* [Aim]
Each record below must be returned exactly as shown.
## Start
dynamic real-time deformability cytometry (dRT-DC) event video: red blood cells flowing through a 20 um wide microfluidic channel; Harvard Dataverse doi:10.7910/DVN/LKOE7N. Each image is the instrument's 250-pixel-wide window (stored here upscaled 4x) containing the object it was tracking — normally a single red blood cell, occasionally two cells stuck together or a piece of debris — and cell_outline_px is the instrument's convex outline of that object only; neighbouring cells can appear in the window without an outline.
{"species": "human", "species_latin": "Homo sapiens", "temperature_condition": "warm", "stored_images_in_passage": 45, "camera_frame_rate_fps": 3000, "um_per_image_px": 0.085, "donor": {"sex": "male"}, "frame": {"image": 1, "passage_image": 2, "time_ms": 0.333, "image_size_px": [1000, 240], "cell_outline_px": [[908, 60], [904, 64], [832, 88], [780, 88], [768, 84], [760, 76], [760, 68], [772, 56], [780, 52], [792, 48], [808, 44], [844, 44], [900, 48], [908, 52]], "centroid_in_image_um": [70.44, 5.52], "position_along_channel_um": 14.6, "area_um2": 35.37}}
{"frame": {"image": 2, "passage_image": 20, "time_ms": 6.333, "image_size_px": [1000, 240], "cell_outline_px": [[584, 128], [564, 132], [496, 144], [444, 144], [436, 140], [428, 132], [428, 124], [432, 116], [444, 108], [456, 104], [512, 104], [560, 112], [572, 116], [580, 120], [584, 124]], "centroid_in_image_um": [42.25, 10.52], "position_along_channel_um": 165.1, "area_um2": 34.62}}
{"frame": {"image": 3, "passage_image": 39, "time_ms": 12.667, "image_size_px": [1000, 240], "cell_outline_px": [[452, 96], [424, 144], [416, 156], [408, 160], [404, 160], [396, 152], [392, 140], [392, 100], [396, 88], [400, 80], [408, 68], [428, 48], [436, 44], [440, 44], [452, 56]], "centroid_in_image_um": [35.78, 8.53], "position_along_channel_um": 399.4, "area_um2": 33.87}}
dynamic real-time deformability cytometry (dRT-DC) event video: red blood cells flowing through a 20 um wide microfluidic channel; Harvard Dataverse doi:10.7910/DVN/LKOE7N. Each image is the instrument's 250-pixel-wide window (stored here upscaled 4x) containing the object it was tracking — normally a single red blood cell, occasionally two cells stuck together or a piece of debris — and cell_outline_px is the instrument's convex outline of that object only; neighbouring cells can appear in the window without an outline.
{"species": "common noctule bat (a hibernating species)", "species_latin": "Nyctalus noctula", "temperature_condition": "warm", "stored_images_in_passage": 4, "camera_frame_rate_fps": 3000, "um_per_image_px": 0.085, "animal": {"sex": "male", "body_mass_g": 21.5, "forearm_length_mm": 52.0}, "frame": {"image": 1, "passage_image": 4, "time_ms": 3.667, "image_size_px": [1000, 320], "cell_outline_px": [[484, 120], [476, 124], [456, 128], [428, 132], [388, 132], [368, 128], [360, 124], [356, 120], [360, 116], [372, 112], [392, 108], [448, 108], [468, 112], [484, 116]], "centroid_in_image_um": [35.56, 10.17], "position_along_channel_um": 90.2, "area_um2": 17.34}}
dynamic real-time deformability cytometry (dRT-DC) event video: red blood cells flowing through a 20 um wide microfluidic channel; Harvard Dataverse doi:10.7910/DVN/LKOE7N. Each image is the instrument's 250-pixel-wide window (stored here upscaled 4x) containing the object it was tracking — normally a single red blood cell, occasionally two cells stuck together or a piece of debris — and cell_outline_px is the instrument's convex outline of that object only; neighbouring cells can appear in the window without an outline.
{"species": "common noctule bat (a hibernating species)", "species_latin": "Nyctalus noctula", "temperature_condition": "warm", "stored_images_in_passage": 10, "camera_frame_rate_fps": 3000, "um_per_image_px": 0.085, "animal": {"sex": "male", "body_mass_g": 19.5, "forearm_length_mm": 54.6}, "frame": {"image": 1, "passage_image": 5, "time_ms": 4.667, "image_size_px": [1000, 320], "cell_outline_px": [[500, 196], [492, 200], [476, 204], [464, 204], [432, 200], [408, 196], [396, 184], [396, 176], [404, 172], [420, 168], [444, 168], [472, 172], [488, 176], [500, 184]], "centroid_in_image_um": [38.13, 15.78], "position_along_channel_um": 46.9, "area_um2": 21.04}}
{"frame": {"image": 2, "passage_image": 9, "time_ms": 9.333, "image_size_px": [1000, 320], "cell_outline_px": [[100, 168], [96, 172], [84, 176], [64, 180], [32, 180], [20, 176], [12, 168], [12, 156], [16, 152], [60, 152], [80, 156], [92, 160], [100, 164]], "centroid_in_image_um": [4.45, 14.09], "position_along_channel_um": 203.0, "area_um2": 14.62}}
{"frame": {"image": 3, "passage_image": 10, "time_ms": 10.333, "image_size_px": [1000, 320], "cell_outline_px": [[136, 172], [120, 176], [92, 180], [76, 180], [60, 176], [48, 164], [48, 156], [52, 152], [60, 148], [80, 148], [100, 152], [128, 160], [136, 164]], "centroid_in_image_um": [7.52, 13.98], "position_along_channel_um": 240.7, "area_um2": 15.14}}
## End
* [Solution for this problem]
dynamic real-time deformability cytometry (dRT-DC) event video: red blood cells flowing through a 20 um wide microfluidic channel; Harvard Dataverse doi:10.7910/DVN/LKOE7N. Each image is the instrument's 250-pixel-wide window (stored here upscaled 4x) containing the object it was tracking — normally a single red blood cell, occasionally two cells stuck together or a piece of debris — and cell_outline_px is the instrument's convex outline of that object only; neighbouring cells can appear in the window without an outline.
{"species": "human", "species_latin": "Homo sapiens", "temperature_condition": "warm", "stored_images_in_passage": 45, "camera_frame_rate_fps": 3000, "um_per_image_px": 0.085, "donor": {"sex": "male"}, "frame": {"image": 1, "passage_image": 2, "time_ms": 0.333, "image_size_px": [1000, 240], "cell_outline_px": [[908, 60], [904, 64], [832, 88], [780, 88], [768, 84], [760, 76], [760, 68], [772, 56], [780, 52], [792, 48], [808, 44], [844, 44], [900, 48], [908, 52]], "centroid_in_image_um": [70.44, 5.52], "position_along_channel_um": 14.6, "area_um2": 35.37}}
{"frame": {"image": 2, "passage_image": 20, "time_ms": 6.333, "image_size_px": [1000, 240], "cell_outline_px": [[584, 128], [564, 132], [496, 144], [444, 144], [436, 140], [428, 132], [428, 124], [432, 116], [444, 108], [456, 104], [512, 104], [560, 112], [572, 116], [580, 120], [584, 124]], "centroid_in_image_um": [42.25, 10.52], "position_along_channel_um": 165.1, "area_um2": 34.62}}
{"frame": {"image": 3, "passage_image": 39, "time_ms": 12.667, "image_size_px": [1000, 240], "cell_outline_px": [[452, 96], [424, 144], [416, 156], [408, 160], [404, 160], [396, 152], [392, 140], [392, 100], [396, 88], [400, 80], [408, 68], [428, 48], [436, 44], [440, 44], [452, 56]], "centroid_in_image_um": [35.78, 8.53], "position_along_channel_um": 399.4, "area_um2": 33.87}}
dynamic real-time deformability cytometry (dRT-DC) event video: red blood cells flowing through a 20 um wide microfluidic channel; Harvard Dataverse doi:10.7910/DVN/LKOE7N. Each image is the instrument's 250-pixel-wide window (stored here upscaled 4x) containing the object it was tracking — normally a single red blood cell, occasionally two cells stuck together or a piece of debris — and cell_outline_px is the instrument's convex outline of that object only; neighbouring cells can appear in the window without an outline.
{"species": "common noctule bat (a hibernating species)", "species_latin": "Nyctalus noctula", "temperature_condition": "warm", "stored_images_in_passage": 4, "camera_frame_rate_fps": 3000, "um_per_image_px": 0.085, "animal": {"sex": "male", "body_mass_g": 21.5, "forearm_length_mm": 52.0}, "frame": {"image": 1, "passage_image": 4, "time_ms": 3.667, "image_size_px": [1000, 320], "cell_outline_px": [[484, 120], [476, 124], [456, 128], [428, 132], [388, 132], [368, 128], [360, 124], [356, 120], [360, 116], [372, 112], [392, 108], [448, 108], [468, 112], [484, 116]], "centroid_in_image_um": [35.56, 10.17], "position_along_channel_um": 90.2, "area_um2": 17.34}}
dynamic real-time deformability cytometry (dRT-DC) event video: red blood cells flowing through a 20 um wide microfluidic channel; Harvard Dataverse doi:10.7910/DVN/LKOE7N. Each image is the instrument's 250-pixel-wide window (stored here upscaled 4x) containing the object it was tracking — normally a single red blood cell, occasionally two cells stuck together or a piece of debris — and cell_outline_px is the instrument's convex outline of that object only; neighbouring cells can appear in the window without an outline.
{"species": "common noctule bat (a hibernating species)", "species_latin": "Nyctalus noctula", "temperature_condition": "warm", "stored_images_in_passage": 10, "camera_frame_rate_fps": 3000, "um_per_image_px": 0.085, "animal": {"sex": "male", "body_mass_g": 19.5, "forearm_length_mm": 54.6}, "frame": {"image": 1, "passage_image": 5, "time_ms": 4.667, "image_size_px": [1000, 320], "cell_outline_px": [[500, 196], [492, 200], [476, 204], [464, 204], [432, 200], [408, 196], [396, 184], [396, 176], [404, 172], [420, 168], [444, 168], [472, 172], [488, 176], [500, 184]], "centroid_in_image_um": [38.13, 15.78], "position_along_channel_um": 46.9, "area_um2": 21.04}}
{"frame": {"image": 2, "passage_image": 9, "time_ms": 9.333, "image_size_px": [1000, 320], "cell_outline_px": [[100, 168], [96, 172], [84, 176], [64, 180], [32, 180], [20, 176], [12, 168], [12, 156], [16, 152], [60, 152], [80, 156], [92, 160], [100, 164]], "centroid_in_image_um": [4.45, 14.09], "position_along_channel_um": 203.0, "area_um2": 14.62}}
{"frame": {"image": 3, "passage_image": 10, "time_ms": 10.333, "image_size_px": [1000, 320], "cell_outline_px": [[136, 172], [120, 176], [92, 180], [76, 180], [60, 176], [48, 164], [48, 156], [52, 152], [60, 148], [80, 148], [100, 152], [128, 160], [136, 164]], "centroid_in_image_um": [7.52, 13.98], "position_along_channel_um": 240.7, "area_um2": 15.14}}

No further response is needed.